Categorical ScaleCriteria
Very Tightly Related0.0%-<1.0
Tightly Related 1.0%-<3.0%
Related 3.0%-<9.0%
Probably Related 9.0%-12.0%
Probably Not Related 12.0%-<13.5%
Not Related > 13.5%

Footnotes

  1. e.g., wikipedia:Jaccard Index, wikipedia:Sørensen–Dice coefficient
  2. FTDNA currently offers 12, 25, 37, 67, and 111 marker tests.
  3. Recently some organizations have begun to off tests for very large number's of STR markers (e.g., ~450, by some organizations. As one might expect, this can be very costly, and it remains to be seen whether clients will be willing to pay for such tests. If, however, such tests become commonplace, a considerable improvement in test precision would be expected.
  4. There's also a problem with exactly what "very tightly related" means. Does it signify that you are brothers or first cousins, or does it signal that you might be 3 or four generations away from the common ancestor. That, however, is not the problem being spoken to here.
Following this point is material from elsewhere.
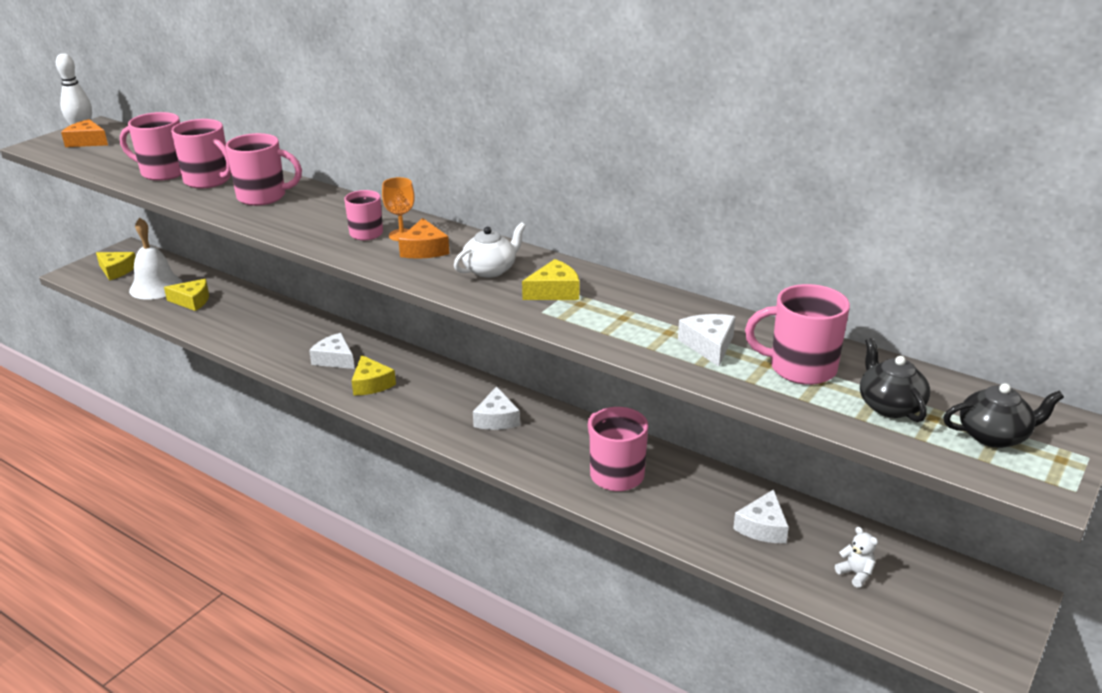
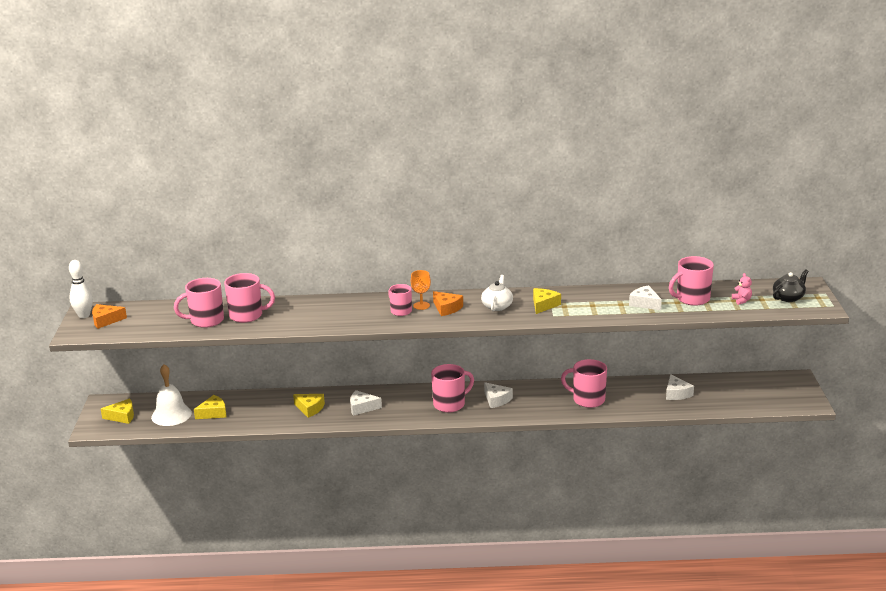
camera: 35 degrees left, 5 degrees down
(263, 197) = (301, 313): pink mug -> pink mug (450, 404)
(371, 384) = (404, 411): yellow cheese -> yellow cheese (310, 408)
(855, 574) = (732, 395): white teddy bear -> none
(889, 405) = (741, 300): black teapot -> pink teddy bear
  5. The time between when a person was born and when their father was born. Typically that's about 25 years, but this can very considerable from lineage to lineage. Its one thing is you're in a continuous line of eldest children, each born when their father was 20, and quite another if you are in a continuous line of youngest children, born when your father was 50.
  6. With some adjustments to make their termininolgy consistent with itself.